Fund recoveries for clients and creditors of bankrupt crypto lender BlockFi will depend heavily on the firm's claims against its commercial counterparties including FTX and Alameda, court filings from Friday show.
In its wind-down plan filed to the U.S. Bankruptcy Court for the District of New Jersey, BlockFi said that "the success or failure" of litigation supporting these claims "will make a difference of in excess of $1 billion" to clients waiting for their money back.
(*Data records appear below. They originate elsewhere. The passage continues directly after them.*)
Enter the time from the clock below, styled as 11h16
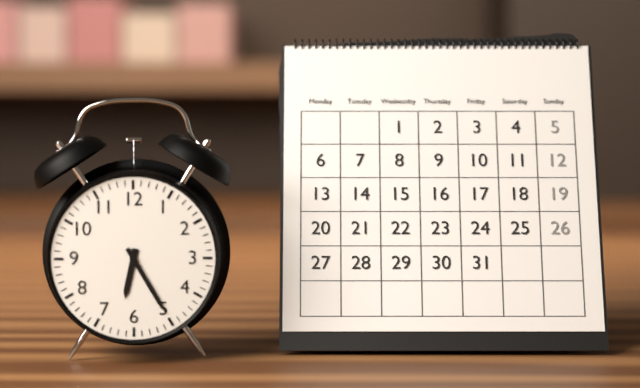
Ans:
6h25
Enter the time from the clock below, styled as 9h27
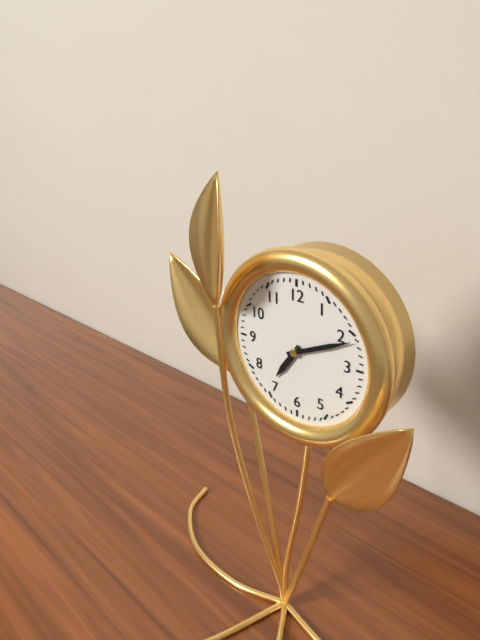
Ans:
7h11
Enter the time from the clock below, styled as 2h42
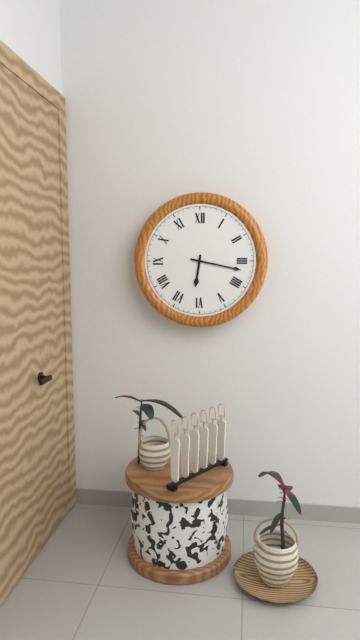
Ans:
6h17
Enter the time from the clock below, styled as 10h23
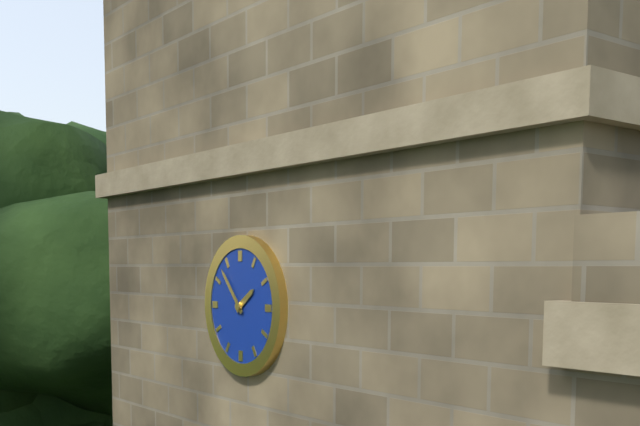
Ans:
1h53
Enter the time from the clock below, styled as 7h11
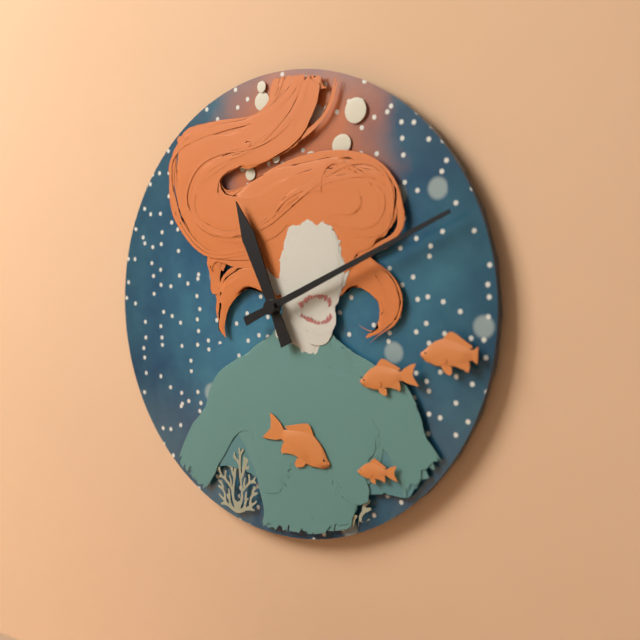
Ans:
11h11
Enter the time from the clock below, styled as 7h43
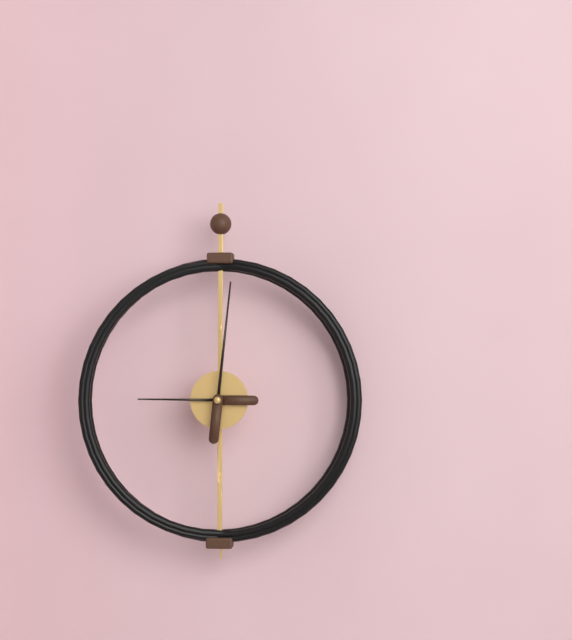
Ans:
9h01
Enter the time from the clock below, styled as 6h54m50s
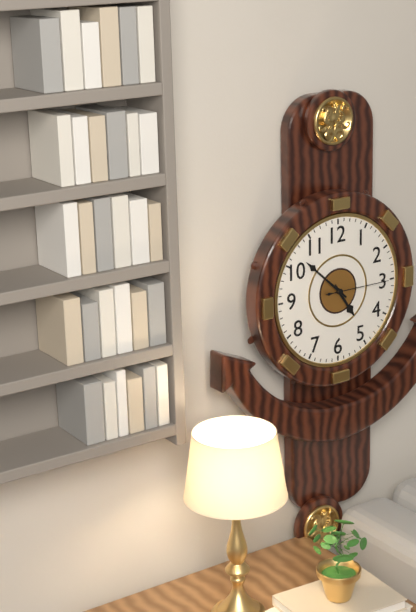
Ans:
4h52m15s
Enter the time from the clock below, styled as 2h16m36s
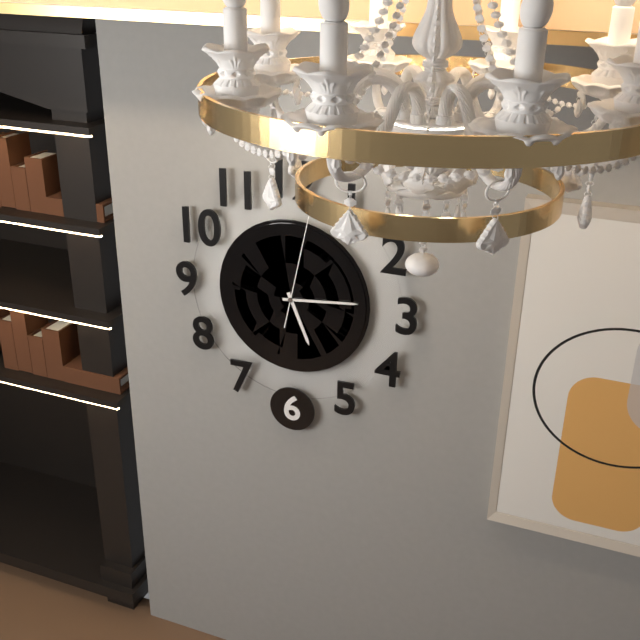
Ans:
5h14m02s
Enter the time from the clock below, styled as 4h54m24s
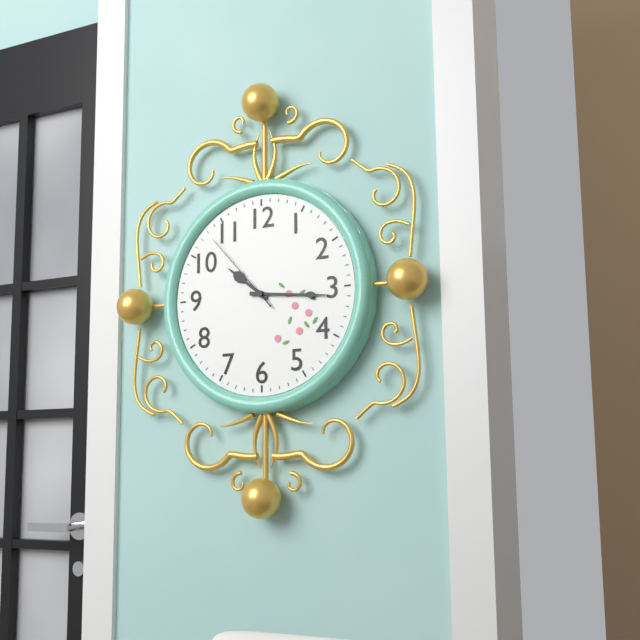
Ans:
10h16m53s
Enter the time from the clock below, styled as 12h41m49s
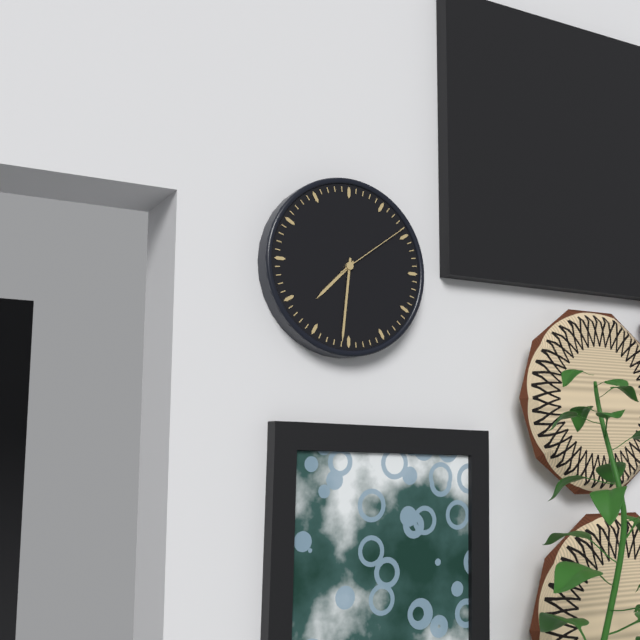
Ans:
7h31m09s
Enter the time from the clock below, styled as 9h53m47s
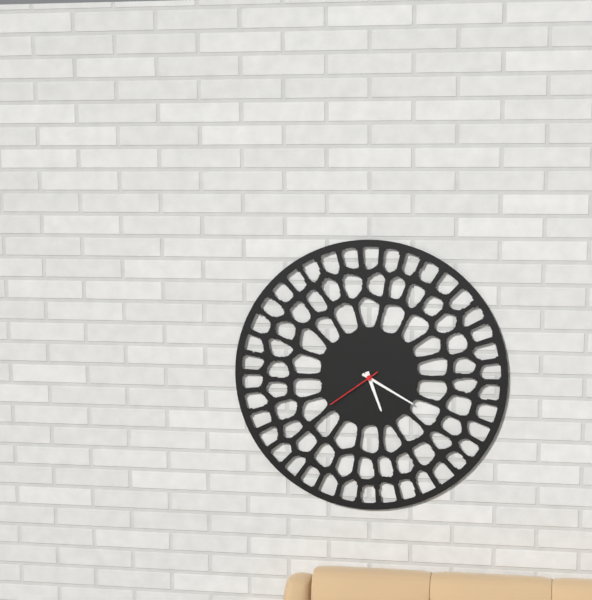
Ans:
5h20m39s
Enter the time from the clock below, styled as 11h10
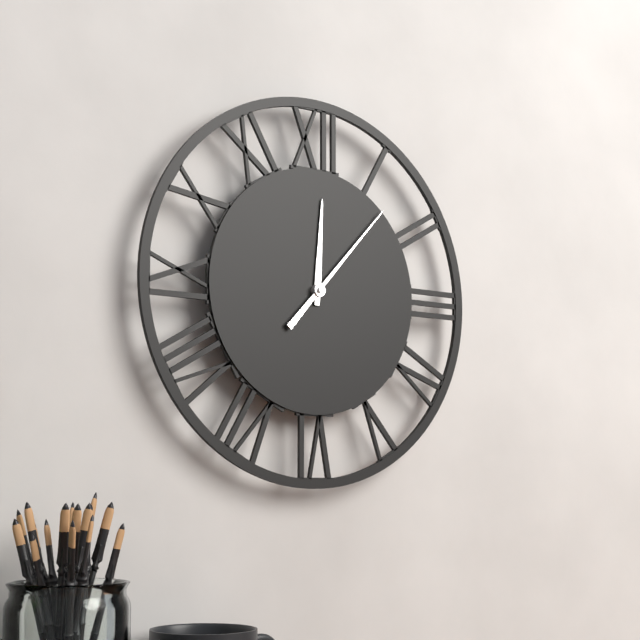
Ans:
12h07
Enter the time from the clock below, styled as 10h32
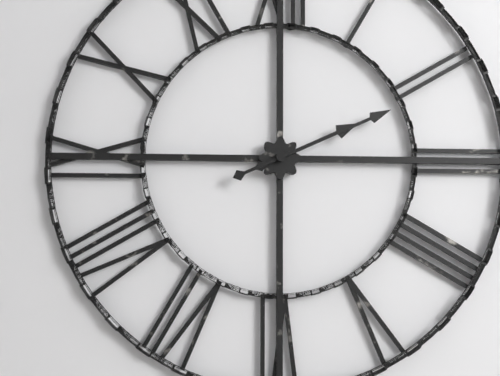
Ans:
2h11
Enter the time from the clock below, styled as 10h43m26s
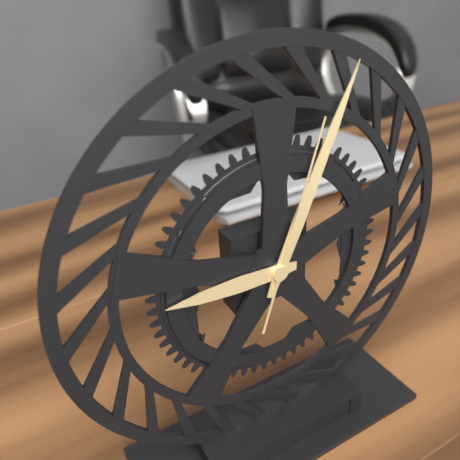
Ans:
9h04m03s
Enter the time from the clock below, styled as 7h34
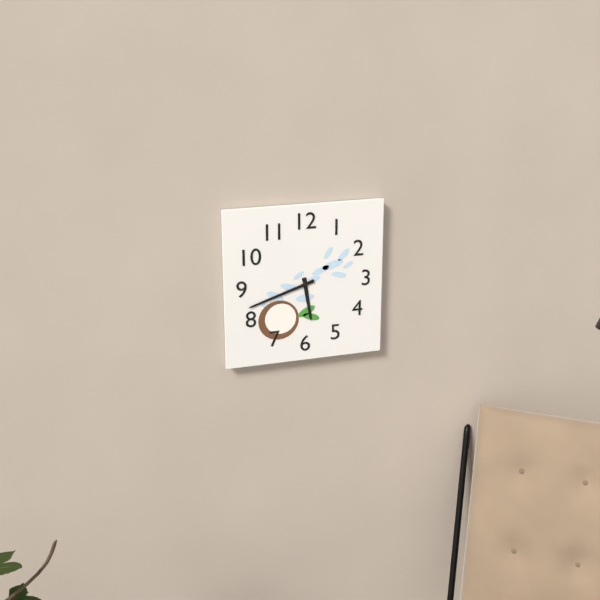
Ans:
5h42
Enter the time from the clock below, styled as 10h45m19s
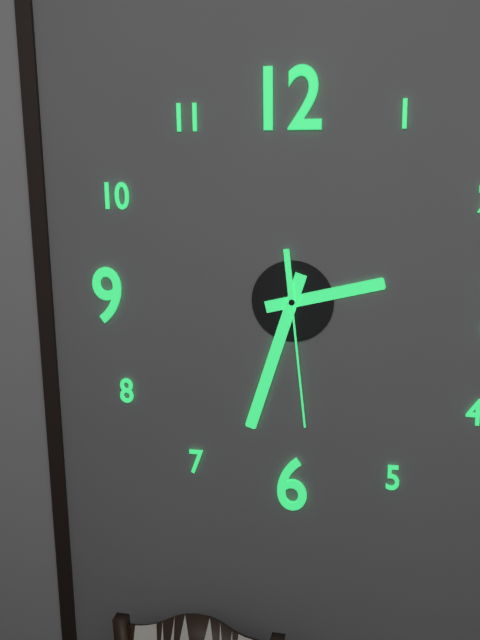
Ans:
2h33m29s
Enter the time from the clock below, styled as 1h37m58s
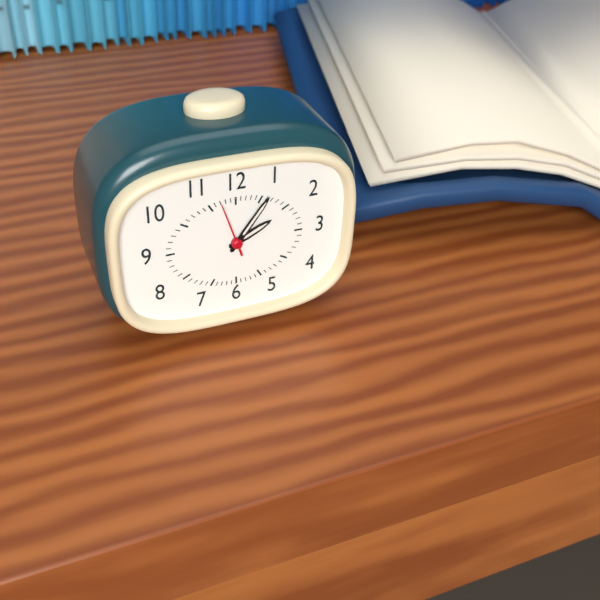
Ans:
2h06m57s
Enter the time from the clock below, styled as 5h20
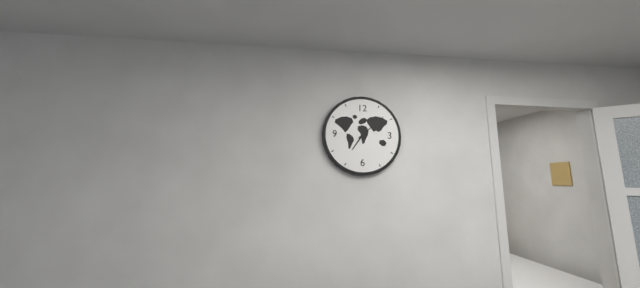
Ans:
7h08
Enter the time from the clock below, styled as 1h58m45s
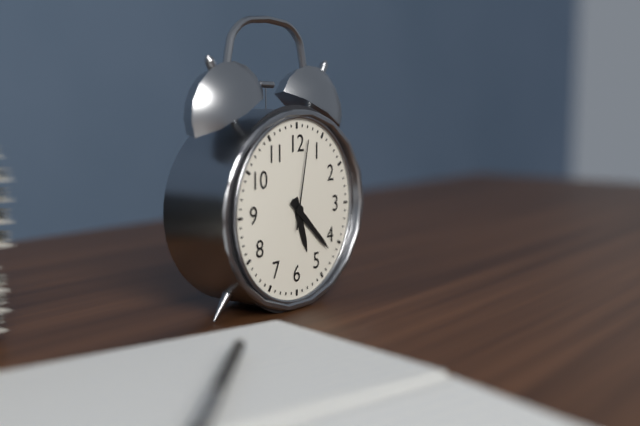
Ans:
5h22m02s
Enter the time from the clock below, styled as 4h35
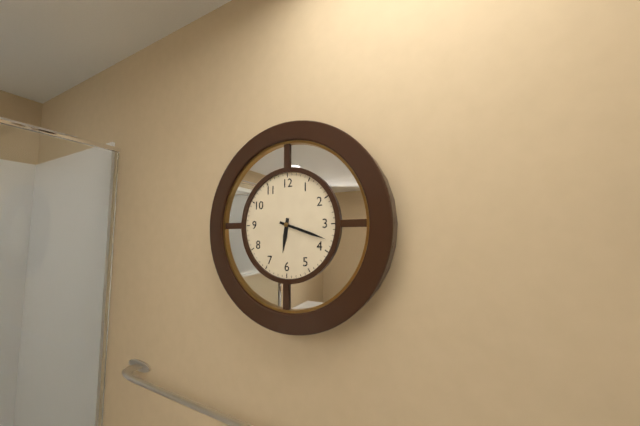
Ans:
6h18
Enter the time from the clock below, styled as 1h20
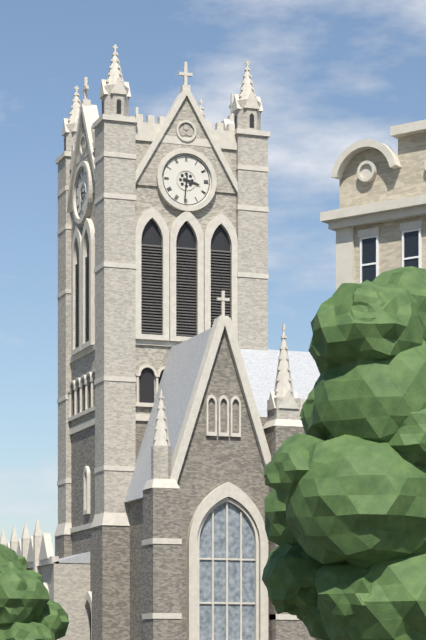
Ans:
3h31
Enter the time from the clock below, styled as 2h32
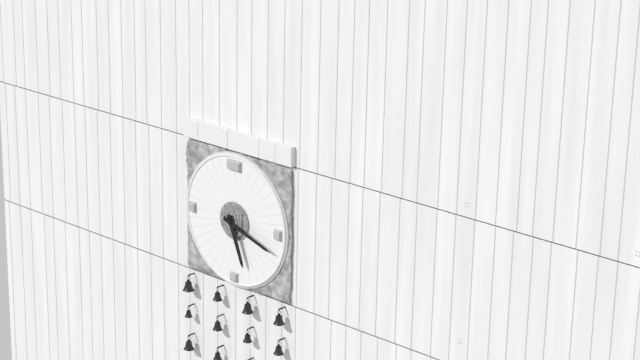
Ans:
5h18
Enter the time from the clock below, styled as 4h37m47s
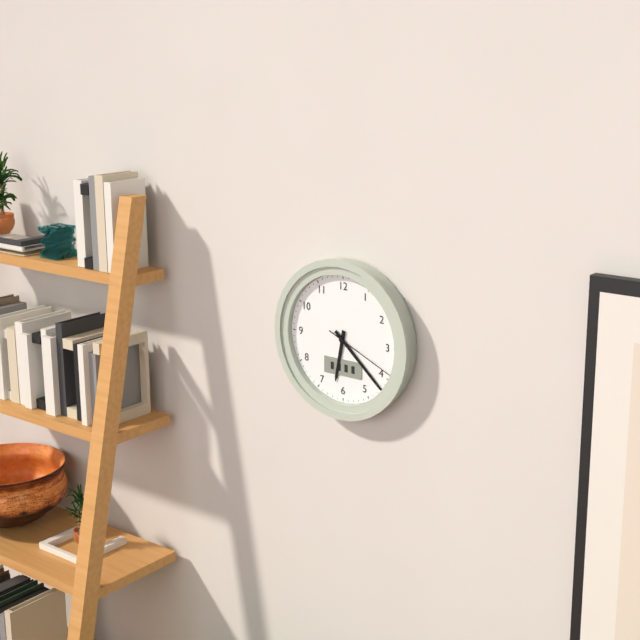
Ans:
6h22m19s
The plan also set out a list of projected recoveries, including liquidation of around $1.06 billion in BlockFi Inc. Interest Account Claims, $216 million in BlockFi Lending LLC Private Client Account Claims and $371 million in BlockFi International Ltd. Private Client and Interest Account Claims – though recoveries eventually received by clients "may differ materially" from projected figures.
"While recoveries will be based on a number of factors, the largest driver of higher recoveries are our claims against Alameda and FTX," the firm tweeted on Friday.
BlockFi has around $355 million in crypto frozen on FTX and another $671 million in a loan to FTX's trading arm Alameda Research, which are also going through chapter 11 wind-down proceedings in Delaware.
Last week, U.S. Bankruptcy Judge Michael Kaplan in New Jersey ruled BlockFi custodial wallet users can be returned nearly $300 million in funds owed. The liquidation plan filed on Friday "provides for the return of non-estate digital assets held in client wallet accounts in connection with the Wallet Program in full, subject to applicable set offs," the firm tweeted.
A hearing on the plan is set for June 20.